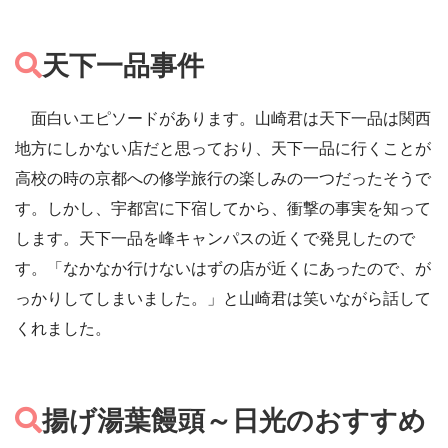
天下一品事件
面白いエピソードがあります。山崎君は天下一品は関西
地方にしかない店だと思っており、天下一品に行くことが
高校の時の京都への修学旅行の楽しみの一つだったそうで
す。しかし、宇都宮に下宿してから、衝撃の事実を知って
します。天下一品を峰キャンパスの近くで発見したので
す。「なかなか行けないはずの店が近くにあったので、が
っかりしてしまいました。」と山崎君は笑いながら話して
くれました。
揚げ湯葉饅頭～日光のおすすめ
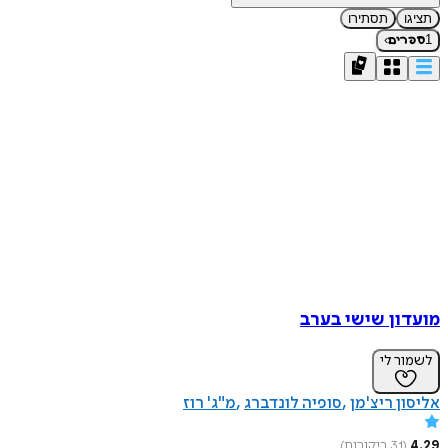
תציגו
תסתירו
›
1
ספרים
מועדון שישי בערב
לשמור לי
אליסון ריצ'מן
סופיה לונדברג
מ"ג' רוז
4.29
(
31
ביקורות
)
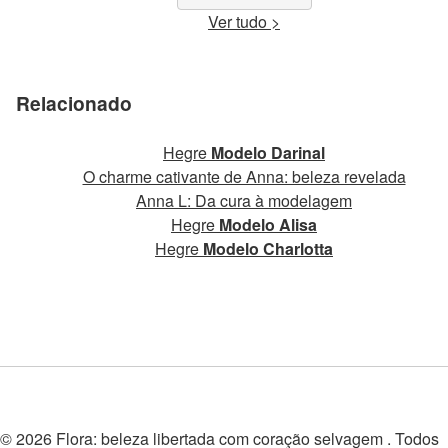
Ver tudo >
Relacionado
Hegre
Modelo Darinal
O charme cativante de Anna: beleza revelada
Anna L: Da cura à modelagem
Hegre
Modelo Alisa
Hegre
Modelo Charlotta
© 2026 Flora: beleza libertada com coração selvagem . Todos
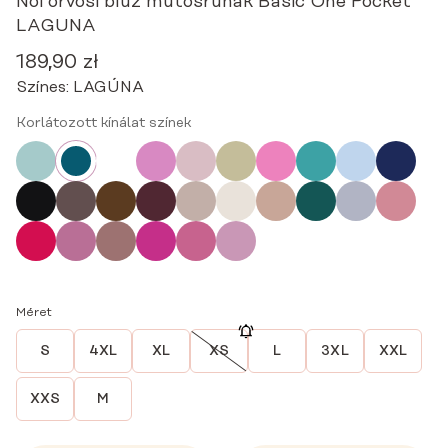
Női orvosi blúz műtősruhák Basic One Pocket
LAGUNA
189,90
zł
Színes:
LAGÚNA
Korlátozott kínálat színek
Méret
S
4XL
XL
XS
L
3XL
XXL
XXS
M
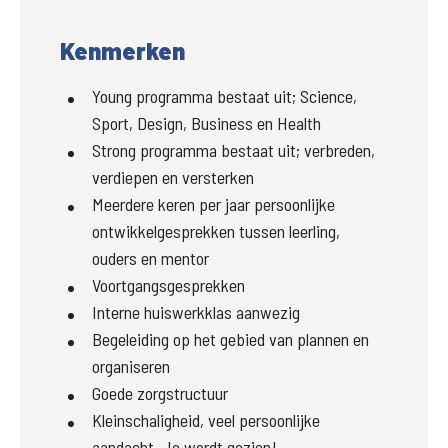
Kenmerken
Young programma bestaat uit; Science,
Sport, Design, Business en Health
Strong programma bestaat uit; verbreden,
verdiepen en versterken
Meerdere keren per jaar persoonlijke
ontwikkelgesprekken tussen leerling,
ouders en mentor
Voortgangsgesprekken
Interne huiswerkklas aanwezig
Begeleiding op het gebied van plannen en
organiseren
Goede zorgstructuur
Kleinschaligheid, veel persoonlijke
aandacht. Je wordt gezien!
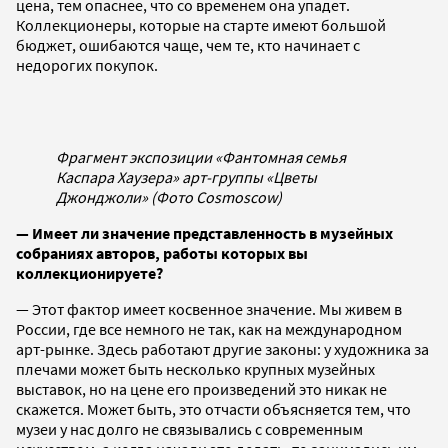
цена, тем опаснее, что со временем она упадет.
Коллекционеры, которые на старте имеют большой
бюджет, ошибаются чаще, чем те, кто начинает с
недорогих покупок.
Фрагмент экспозиции «Фантомная семья
Каспара Хаузера» арт-группы «Цветы
Джонджоли» (Фото Cosmoscow)
— Имеет ли значение представленность в музейных
собраниях авторов, работы которых вы
коллекционируете?
— Этот фактор имеет косвенное значение. Мы живем в
России, где все немного не так, как на международном
арт-рынке. Здесь работают другие законы: у художника за
плечами может быть несколько крупных музейных
выставок, но на цене его произведений это никак не
скажется. Может быть, это отчасти объясняется тем, что
музеи у нас долго не связывались с современным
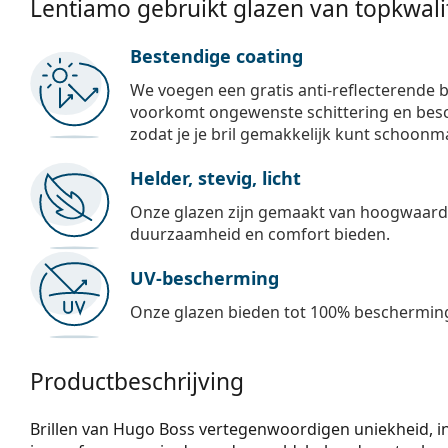
Lentiamo gebruikt glazen van topkwalit
Bestendige coating
We voegen een gratis anti-reflecterende b
voorkomt ongewenste schittering en besch
zodat je je bril gemakkelijk kunt schoonm
Helder, stevig, licht
Onze glazen zijn gemaakt van hoogwaardig
duurzaamheid en comfort bieden.
UV-bescherming
Onze glazen bieden tot 100% bescherming
Productbeschrijving
Brillen van Hugo Boss vertegenwoordig­en uniekheid, in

PROBLEM STATEMENT => Every entry should be repeated verbatim, with the pictures left out.

RESPONSE BOX =>
天下一品事件
面白いエピソードがあります。山崎君は天下一品は関西
地方にしかない店だと思っており、天下一品に行くことが
高校の時の京都への修学旅行の楽しみの一つだったそうで
す。しかし、宇都宮に下宿してから、衝撃の事実を知って
します。天下一品を峰キャンパスの近くで発見したので
す。「なかなか行けないはずの店が近くにあったので、が
っかりしてしまいました。」と山崎君は笑いながら話して
くれました。
揚げ湯葉饅頭～日光のおすすめ
תציגו
תסתירו
›
1
ספרים
מועדון שישי בערב
לשמור לי
אליסון ריצ'מן
סופיה לונדברג
מ"ג' רוז
4.29
(
31
ביקורות
)
Ver tudo >
Relacionado
Hegre
Modelo Darinal
O charme cativante de Anna: beleza revelada
Anna L: Da cura à modelagem
Hegre
Modelo Alisa
Hegre
Modelo Charlotta
© 2026 Flora: beleza libertada com coração selvagem . Todos
Női orvosi blúz műtősruhák Basic One Pocket
LAGUNA
189,90
zł
Színes:
LAGÚNA
Korlátozott kínálat színek
Méret
S
4XL
XL
XS
L
3XL
XXL
XXS
M
Kenmerken
Young programma bestaat uit; Science,
Sport, Design, Business en Health
Strong programma bestaat uit; verbreden,
verdiepen en versterken
Meerdere keren per jaar persoonlijke
ontwikkelgesprekken tussen leerling,
ouders en mentor
Voortgangsgesprekken
Interne huiswerkklas aanwezig
Begeleiding op het gebied van plannen en
organiseren
Goede zorgstructuur
Kleinschaligheid, veel persoonlijke
aandacht. Je wordt gezien!
цена, тем опаснее, что со временем она упадет.
Коллекционеры, которые на старте имеют большой
бюджет, ошибаются чаще, чем те, кто начинает с
недорогих покупок.
Фрагмент экспозиции «Фантомная семья
Каспара Хаузера» арт-группы «Цветы
Джонджоли» (Фото Cosmoscow)
— Имеет ли значение представленность в музейных
собраниях авторов, работы которых вы
коллекционируете?
— Этот фактор имеет косвенное значение. Мы живем в
России, где все немного не так, как на международном
арт-рынке. Здесь работают другие законы: у художника за
плечами может быть несколько крупных музейных
выставок, но на цене его произведений это никак не
скажется. Может быть, это отчасти объясняется тем, что
музеи у нас долго не связывались с современным
Lentiamo gebruikt glazen van topkwalit
Bestendige coating
We voegen een gratis anti-reflecterende b
voorkomt ongewenste schittering en besch
zodat je je bril gemakkelijk kunt schoonm
Helder, stevig, licht
Onze glazen zijn gemaakt van hoogwaardig
duurzaamheid en comfort bieden.
UV-bescherming
Onze glazen bieden tot 100% bescherming
Productbeschrijving
Brillen van Hugo Boss vertegenwoordig­en uniekheid, in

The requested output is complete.